## [PAGE EXTRACT]
The year is off to a rough start with the news that Miller Williams, renowned poet and former Arkansas Times contributing writer, died yesterday in a Fayetteville hospital. He was 84 and had been struggling with Alzheimer’s for several years.
Born in Hoxie, Williams studied at Hendrix and later got a masters in zoology at the University of Arkansas, teaching at various small colleges for a number of years until he joined Arkansas’ English department in 1970. He went on to co-found the University of Arkansas Press, which he directed for two decades, and remained a professor emeritus until his death. Miller was the father of Lucinda Williams and famously read his poem, “Of History and Hope” at Bill Clinton’s second inauguration. In addition to his own poetry, he published translations of prominent poets like Pablo Neruda and Nicanor Parra.
For our 40th Anniversary issue in September, I reached out to Williams to see if he remembered anything about his association with the Times. He wrote me back to say that by then, unfortunately, he didn’t. “At 84, I probably don’t have a lot of this frustration ahead of me, but there’s plenty now,” he said.
I recommend this interview with Williams from the Oxford American, which is full of great stories about his relationships with, among others, Flannery O’Connor and Hank Williams:
OA: Did you ever meet Hank Williams in person?

[Data extracted from a collection]
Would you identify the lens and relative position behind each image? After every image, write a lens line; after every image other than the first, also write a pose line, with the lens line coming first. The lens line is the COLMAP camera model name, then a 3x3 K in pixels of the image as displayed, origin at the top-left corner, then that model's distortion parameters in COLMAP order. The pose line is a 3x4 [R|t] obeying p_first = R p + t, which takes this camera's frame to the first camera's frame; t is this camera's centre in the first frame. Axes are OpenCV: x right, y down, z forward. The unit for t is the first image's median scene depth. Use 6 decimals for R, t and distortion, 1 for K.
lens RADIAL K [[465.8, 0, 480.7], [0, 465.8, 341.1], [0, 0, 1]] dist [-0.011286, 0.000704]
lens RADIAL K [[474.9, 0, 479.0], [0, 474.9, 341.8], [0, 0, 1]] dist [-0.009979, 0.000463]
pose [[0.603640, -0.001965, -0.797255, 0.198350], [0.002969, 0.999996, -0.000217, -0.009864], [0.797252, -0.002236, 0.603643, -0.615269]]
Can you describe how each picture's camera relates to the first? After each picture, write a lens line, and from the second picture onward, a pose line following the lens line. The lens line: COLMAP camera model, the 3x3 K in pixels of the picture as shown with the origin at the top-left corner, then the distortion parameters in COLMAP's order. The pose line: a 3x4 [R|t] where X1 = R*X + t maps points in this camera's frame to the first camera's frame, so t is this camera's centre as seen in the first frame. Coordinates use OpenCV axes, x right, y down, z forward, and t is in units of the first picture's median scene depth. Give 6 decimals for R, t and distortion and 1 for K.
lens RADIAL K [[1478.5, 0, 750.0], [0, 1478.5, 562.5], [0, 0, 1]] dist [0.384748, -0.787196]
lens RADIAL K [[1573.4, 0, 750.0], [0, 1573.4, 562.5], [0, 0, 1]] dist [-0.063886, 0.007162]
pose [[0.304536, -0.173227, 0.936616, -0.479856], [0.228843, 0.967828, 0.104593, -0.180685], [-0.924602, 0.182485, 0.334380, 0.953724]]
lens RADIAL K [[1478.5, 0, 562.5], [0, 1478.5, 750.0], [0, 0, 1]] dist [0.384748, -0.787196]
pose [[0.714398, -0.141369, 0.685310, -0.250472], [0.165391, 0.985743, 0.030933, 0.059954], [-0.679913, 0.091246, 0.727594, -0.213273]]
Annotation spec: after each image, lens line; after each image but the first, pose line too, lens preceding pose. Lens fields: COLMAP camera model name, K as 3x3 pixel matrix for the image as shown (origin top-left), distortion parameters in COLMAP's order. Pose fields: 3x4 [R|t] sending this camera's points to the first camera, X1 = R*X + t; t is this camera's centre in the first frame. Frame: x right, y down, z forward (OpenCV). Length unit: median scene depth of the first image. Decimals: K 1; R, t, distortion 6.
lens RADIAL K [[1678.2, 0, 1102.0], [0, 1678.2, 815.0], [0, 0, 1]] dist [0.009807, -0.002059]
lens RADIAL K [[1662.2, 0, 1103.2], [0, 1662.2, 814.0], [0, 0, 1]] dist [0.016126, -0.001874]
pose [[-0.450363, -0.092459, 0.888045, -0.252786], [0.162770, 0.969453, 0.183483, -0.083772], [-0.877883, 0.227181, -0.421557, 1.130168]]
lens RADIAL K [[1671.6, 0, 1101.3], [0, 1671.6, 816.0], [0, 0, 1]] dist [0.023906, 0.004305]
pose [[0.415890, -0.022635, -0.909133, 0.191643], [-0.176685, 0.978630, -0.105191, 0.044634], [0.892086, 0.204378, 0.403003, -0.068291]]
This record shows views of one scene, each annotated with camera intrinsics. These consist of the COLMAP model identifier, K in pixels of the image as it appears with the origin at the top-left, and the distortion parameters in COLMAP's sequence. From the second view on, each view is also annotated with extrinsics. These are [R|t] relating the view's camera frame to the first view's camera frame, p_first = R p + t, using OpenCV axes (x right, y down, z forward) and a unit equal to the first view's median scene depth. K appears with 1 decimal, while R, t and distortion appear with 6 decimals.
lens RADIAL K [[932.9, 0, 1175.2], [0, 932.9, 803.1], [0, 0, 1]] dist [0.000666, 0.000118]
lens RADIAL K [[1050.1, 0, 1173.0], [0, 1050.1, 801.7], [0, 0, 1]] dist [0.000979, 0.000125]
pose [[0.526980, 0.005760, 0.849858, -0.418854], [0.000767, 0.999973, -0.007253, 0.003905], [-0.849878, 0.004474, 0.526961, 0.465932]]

## [PROMPT]
Output the full obituary of Miller Williams word for word. The listing has no connection to the obituary above it.

## [SOLUTION FOR THIS EXERCISE]
The year is off to a rough start with the news that Miller Williams, renowned poet and former Arkansas Times contributing writer, died yesterday in a Fayetteville hospital. He was 84 and had been struggling with Alzheimer’s for several years.
Born in Hoxie, Williams studied at Hendrix and later got a masters in zoology at the University of Arkansas, teaching at various small colleges for a number of years until he joined Arkansas’ English department in 1970. He went on to co-found the University of Arkansas Press, which he directed for two decades, and remained a professor emeritus until his death. Miller was the father of Lucinda Williams and famously read his poem, “Of History and Hope” at Bill Clinton’s second inauguration. In addition to his own poetry, he published translations of prominent poets like Pablo Neruda and Nicanor Parra.
For our 40th Anniversary issue in September, I reached out to Williams to see if he remembered anything about his association with the Times. He wrote me back to say that by then, unfortunately, he didn’t. “At 84, I probably don’t have a lot of this frustration ahead of me, but there’s plenty now,” he said.
I recommend this interview with Williams from the Oxford American, which is full of great stories about his relationships with, among others, Flannery O’Connor and Hank Williams:
OA: Did you ever meet Hank Williams in person?